There's code, that uses GPU:
__global__ void gpu_process(float* input, float* weights, float* output, int psize, int size)
{
int i = blockIdx.x*blockDim.x + threadIdx.x;
int j = blockIdx.y*blockDim.y + threadIdx.y;
if(i < psize && j < size)
output[j] += input[i] * weights[i * size + j];
}
void process(float* input, float* weights, float* output, size_t psize, size_t size)
{
float* in_d, *w_d, *out_d;
cudaMalloc((void**)&in_d, psize * sizeof(float));
cudaMalloc((void**)&w_d, psize * size * sizeof(float));
cudaMalloc((void**)&out_d, size * sizeof(float));
for(size_t i = 0; i < size; i++)
output[i] = 0;
cudaMemcpy(in_d, input, psize * sizeof(float), cudaMemcpyHostToDevice);
cudaMemcpy(w_d, weights, psize * size * sizeof(float), cudaMemcpyHostToDevice);
cudaMemcpy(out_d, output, size * sizeof(float), cudaMemcpyHostToDevice);
int rx = psize, ry = size, block_x = min((int)psize, 32), block_y = min((int)size, 32);
dim3 dimBlock(block_x, block_y);
dim3 dimGrid(ceil(float(rx) / block_x), ceil(float(ry) / block_y));
gpu_process<<<dimGrid, dimBlock>>>(in_d, w_d, out_d, psize, size);
cudaThreadSynchronize();
cudaMemcpy(output, out_d, size * sizeof(float), cudaMemcpyDeviceToHost);
cudaFree(in_d);
cudaFree(out_d);
cudaFree(w_d);
}
There's code, that do the same thing, but uses only CPU:
int blockIdxx, blockIdxy, blockDimx, blockDimy, threadIdxx, threadIdxy;
void cpu_process(float* input, float* weights, float* output, int psize, int size)
{
int i = blockIdxx*blockDimx + threadIdxx;
int j = blockIdxy*blockDimy + threadIdxy;
if(i < psize && j < size)
output[j] += input[i] * weights[i * size + j];
}
void process(float* input, float* weights, float* output, size_t psize, size_t size)
{
for(size_t i = 0; i < size; i++)
output[i] = 0;
int rx = psize, ry = size, block_x = min((int)psize, 32), block_y = min((int)size, 32);
blockDimx = block_x;
blockDimy = block_y;
int gridDimx = ceil(float(rx) / block_x), gridDimy = ceil(float(ry) / block_y);
for(blockIdxx = 0; blockIdxx < gridDimx; blockIdxx++)

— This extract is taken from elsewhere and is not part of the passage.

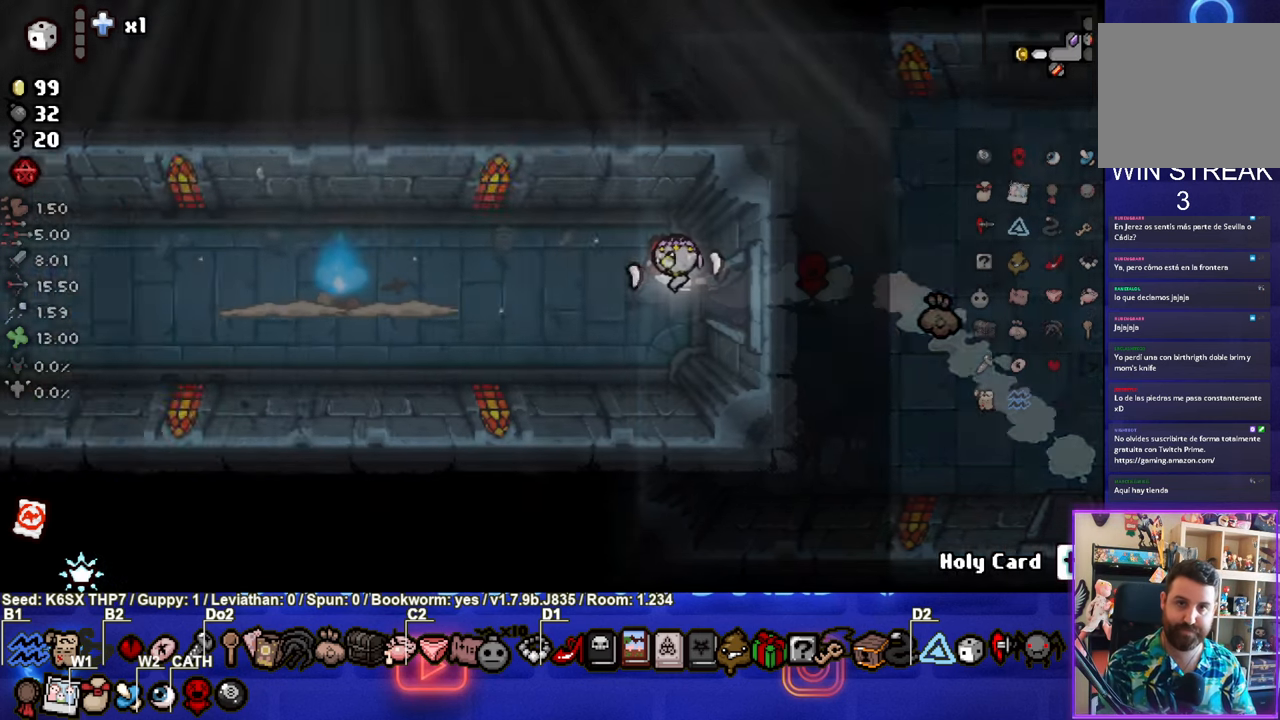
{"buttons": ["SQUARE"], "left_stick": "left", "events": [[267, "SQUARE", "down"], [284, "left_stick", "left"]]}
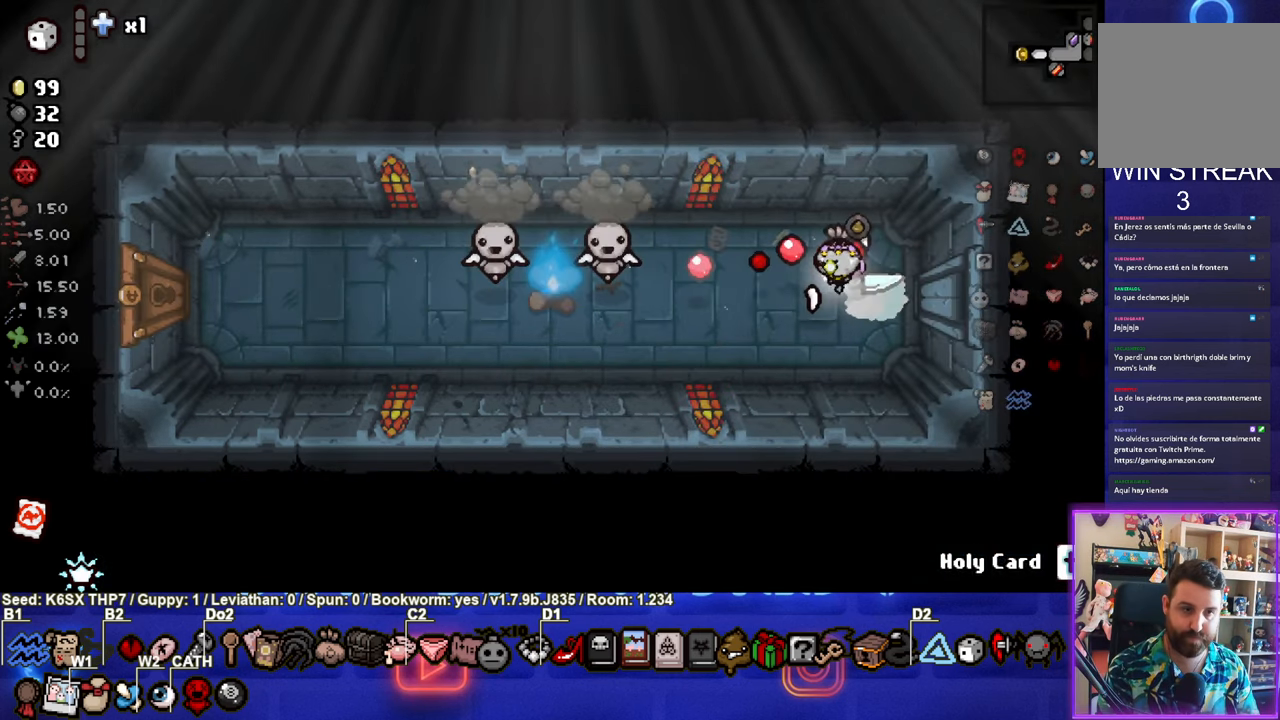
{"buttons": ["SQUARE"], "left_stick": "up-left", "events": [[217, "left_stick", "center"], [284, "left_stick", "up-right"], [484, "left_stick", "up-left"]]}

for(blockIdxy = 0; blockIdxy < gridDimy; blockIdxy++)
for(threadIdxx = 0; threadIdxx < blockDimx; threadIdxx++)
for(threadIdxy = 0; threadIdxy < blockDimy; threadIdxy++)
cpu_process(input, weights, output, psize, size);
}
Why CPU variant works correctly but GPU variant returns garbage in output? What differs in
Version of cuda-toolkit: 4.0
OS: Debian GNU/Linux, cuda installed from it's repositories.
GPU: NVIDIA GeForce GT 525M.

cudaThreadSyncronize is deprecated and should not be used, instead use cudaDeviceSyncronize, check the error codes of these, since they will return an error if a thread has failed. These also block all code thereafter until the task is completed, so you could also add some timing code inbetween to find bottlenecks.